_Exercise requirements_: In the forum thread below, check whether each statement agrees with it. For each, answer yes or no and quote the words that decide it. (a) Stephen C lives near Saffron Walden. (b) dellzeqq suggests riding from Maldon to Mersea, Harwich and then into Norfolk. (c) Effyb4 credits cycling with feeling healthier.

_Exercise passage_:

Thank you everyone I do appreciate all your lovely comments.


----------



## Pat "5mph" (4 Jun 2015)

Enjoyed reading your ride report and looking at the pictures.
Well done, thanks for posting.


----------



## jiberjaber (5 Jun 2015)

Excellent write up and ride, looks like you had ideal weather for it too 

Hopefully see you on the Essex lanes sometime


----------



## Stephen C (5 Jun 2015)

Great write up, I live close to Saffron Walden and you've reminded me to explore that area again, some cracking roads around there!


----------



## galaxy (21 Jun 2015)

Its good to see you have your bike to keep you happy.


----------



## Dave 123 (21 Jun 2015)

We all know too many people with nowt wrong with them who use a plethora of excuses of why they can't get off their backsides. It's great to read your story, thank you.


----------



## Paul139 (28 Jun 2015)

A very big well done and congratulations on completing your tour, you must be very proud of yourself. Glad you enjoyed some of my local roads.


----------



## Cathryn (29 Jun 2015)

Beautiful pictures, I love them. And you look really healthy! Congratulations on a great tour.


----------



## dellzeqq (4 Jul 2015)

Essex (he says for the umpteenth time) is a wildly underrated county - so thankyou for sharing

If you ever feel like doing the like again, do please consider going on from Maldon to Mersea, Harwich and then in to Suffolk. There's enough pleasure in it to make mileage more or less irrelevant.


----------



## Effyb4 (4 Jul 2015)

That sounds like a good route @dellzeqq I was planning on doing a slightly longer tour another time. I love exploring new places.

@Cathryn I am feeling much more healthy now and I firmly believe that the cycling is helping


----------



## beachy (22 Jul 2015)

Great write up, thanks and well done.


----------

_Entries shown_:
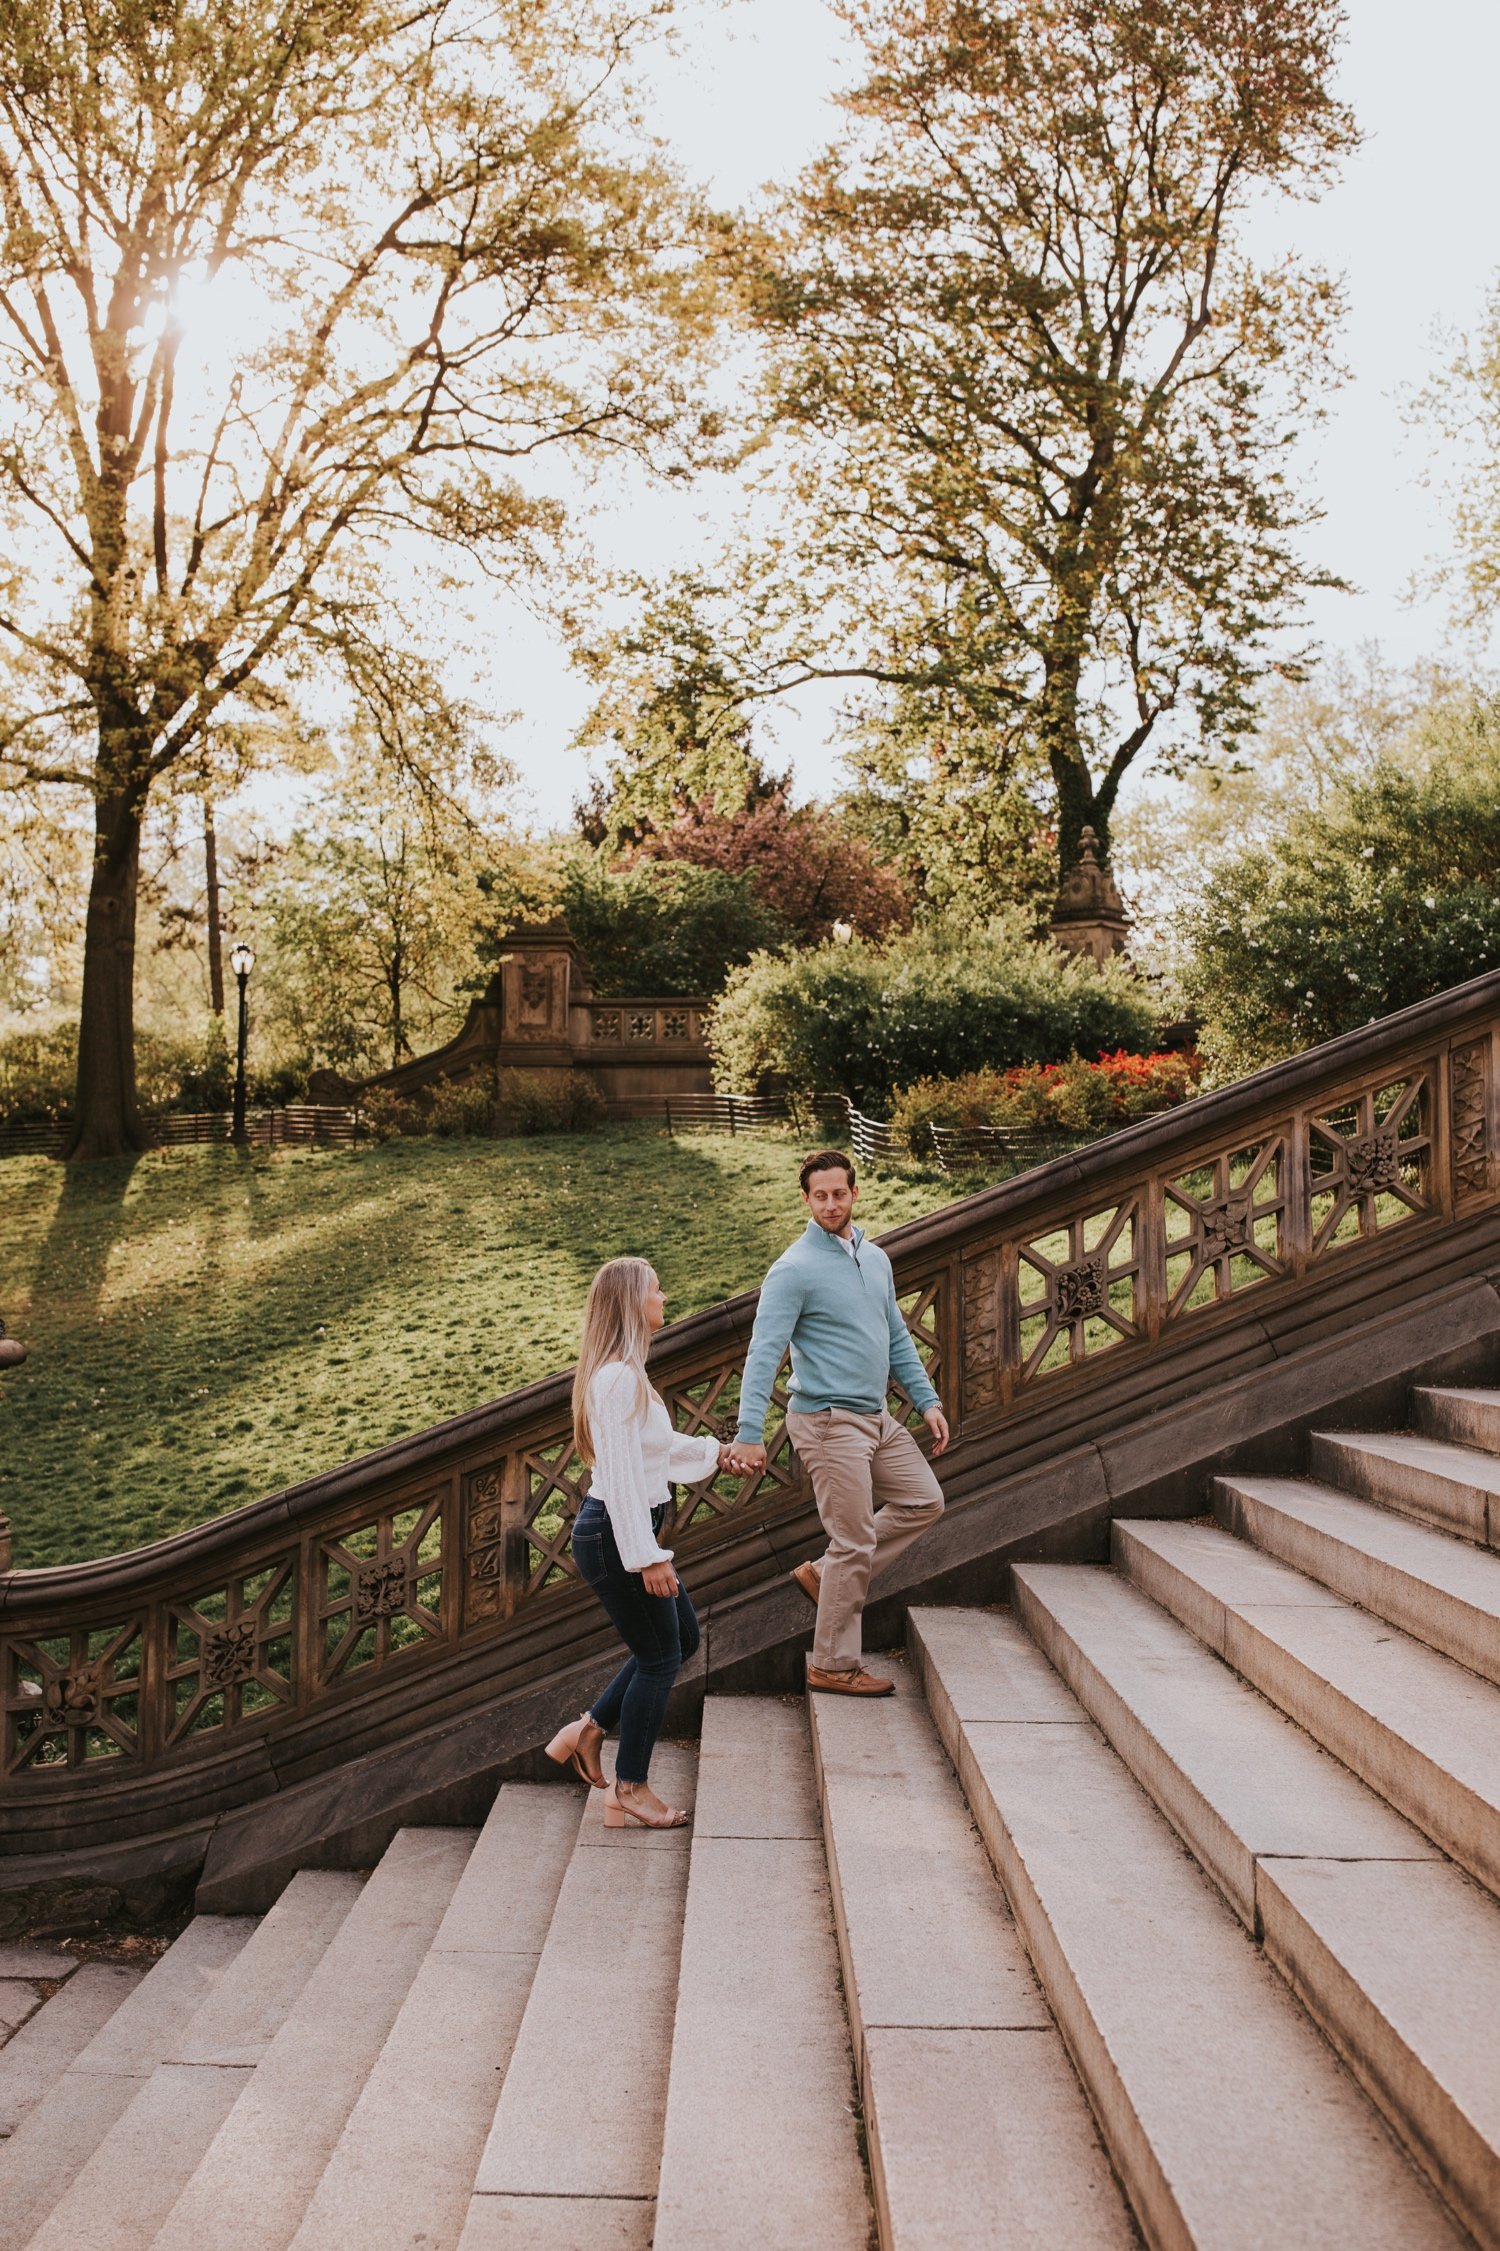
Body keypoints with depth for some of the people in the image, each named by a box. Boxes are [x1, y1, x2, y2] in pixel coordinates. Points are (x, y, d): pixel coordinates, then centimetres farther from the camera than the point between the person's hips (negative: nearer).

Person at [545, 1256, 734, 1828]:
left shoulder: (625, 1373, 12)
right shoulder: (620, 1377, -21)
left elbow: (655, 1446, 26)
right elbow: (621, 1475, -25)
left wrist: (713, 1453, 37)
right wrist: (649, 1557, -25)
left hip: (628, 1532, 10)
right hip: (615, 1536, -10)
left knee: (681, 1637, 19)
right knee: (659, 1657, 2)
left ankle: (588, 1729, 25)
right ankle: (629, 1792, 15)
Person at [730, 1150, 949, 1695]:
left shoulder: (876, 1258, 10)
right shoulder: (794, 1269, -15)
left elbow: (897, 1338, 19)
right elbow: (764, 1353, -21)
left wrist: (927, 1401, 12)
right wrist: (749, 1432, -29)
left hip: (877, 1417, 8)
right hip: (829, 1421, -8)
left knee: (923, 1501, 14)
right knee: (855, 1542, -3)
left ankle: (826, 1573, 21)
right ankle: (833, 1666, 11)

==

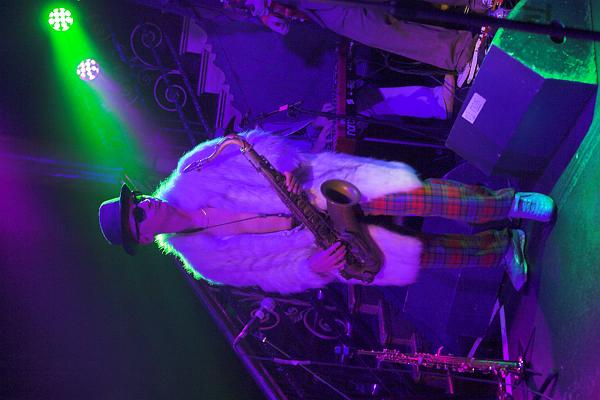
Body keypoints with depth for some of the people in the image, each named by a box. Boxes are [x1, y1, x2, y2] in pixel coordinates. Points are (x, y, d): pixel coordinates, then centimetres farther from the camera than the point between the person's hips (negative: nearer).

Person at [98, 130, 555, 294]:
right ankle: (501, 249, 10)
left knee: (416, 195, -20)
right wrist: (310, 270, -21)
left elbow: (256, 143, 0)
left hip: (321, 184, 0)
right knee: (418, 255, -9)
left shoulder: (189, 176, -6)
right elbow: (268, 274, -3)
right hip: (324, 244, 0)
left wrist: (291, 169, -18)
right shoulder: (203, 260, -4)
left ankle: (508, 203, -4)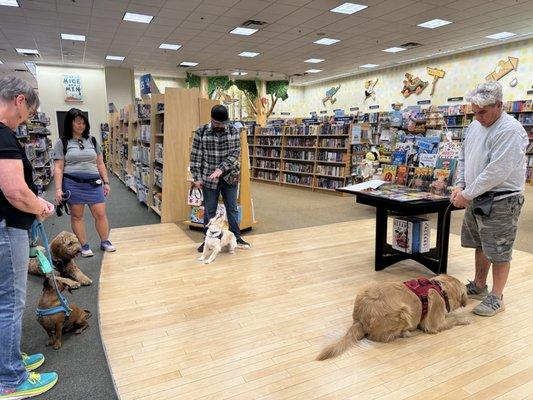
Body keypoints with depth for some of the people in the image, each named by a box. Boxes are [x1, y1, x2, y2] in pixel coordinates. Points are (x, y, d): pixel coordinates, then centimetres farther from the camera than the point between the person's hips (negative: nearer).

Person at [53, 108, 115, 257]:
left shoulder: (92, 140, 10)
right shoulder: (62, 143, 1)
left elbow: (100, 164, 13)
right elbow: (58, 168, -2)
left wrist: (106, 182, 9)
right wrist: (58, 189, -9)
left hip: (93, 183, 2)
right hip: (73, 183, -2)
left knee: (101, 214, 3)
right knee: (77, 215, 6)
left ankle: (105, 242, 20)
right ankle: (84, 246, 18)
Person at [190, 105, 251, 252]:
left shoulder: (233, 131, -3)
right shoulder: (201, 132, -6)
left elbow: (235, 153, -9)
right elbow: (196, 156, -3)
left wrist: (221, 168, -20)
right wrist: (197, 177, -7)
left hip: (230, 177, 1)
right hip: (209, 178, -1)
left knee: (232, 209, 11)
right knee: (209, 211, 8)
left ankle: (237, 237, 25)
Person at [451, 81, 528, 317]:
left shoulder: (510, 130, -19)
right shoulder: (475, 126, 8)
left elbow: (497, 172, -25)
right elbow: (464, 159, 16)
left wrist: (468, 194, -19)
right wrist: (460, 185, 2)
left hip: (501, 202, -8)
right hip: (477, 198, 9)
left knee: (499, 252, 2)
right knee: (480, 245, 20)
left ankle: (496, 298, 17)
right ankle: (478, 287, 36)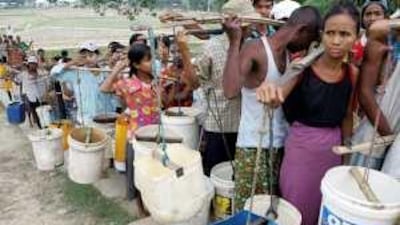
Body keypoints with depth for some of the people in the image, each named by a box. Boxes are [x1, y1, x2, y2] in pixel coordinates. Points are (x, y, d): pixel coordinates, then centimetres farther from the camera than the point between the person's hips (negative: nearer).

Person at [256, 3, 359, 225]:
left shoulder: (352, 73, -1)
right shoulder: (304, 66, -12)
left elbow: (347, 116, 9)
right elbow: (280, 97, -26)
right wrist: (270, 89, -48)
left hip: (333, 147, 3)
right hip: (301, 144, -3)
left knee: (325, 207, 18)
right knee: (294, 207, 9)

_Result of this exercise_:
(a) Yes: "I live close to Saffron Walden"
(b) No: "going on from Maldon to Mersea, Harwich and then in to Suffolk"
(c) Yes: "I am feeling much more healthy now and I firmly believe that the cycling is helping"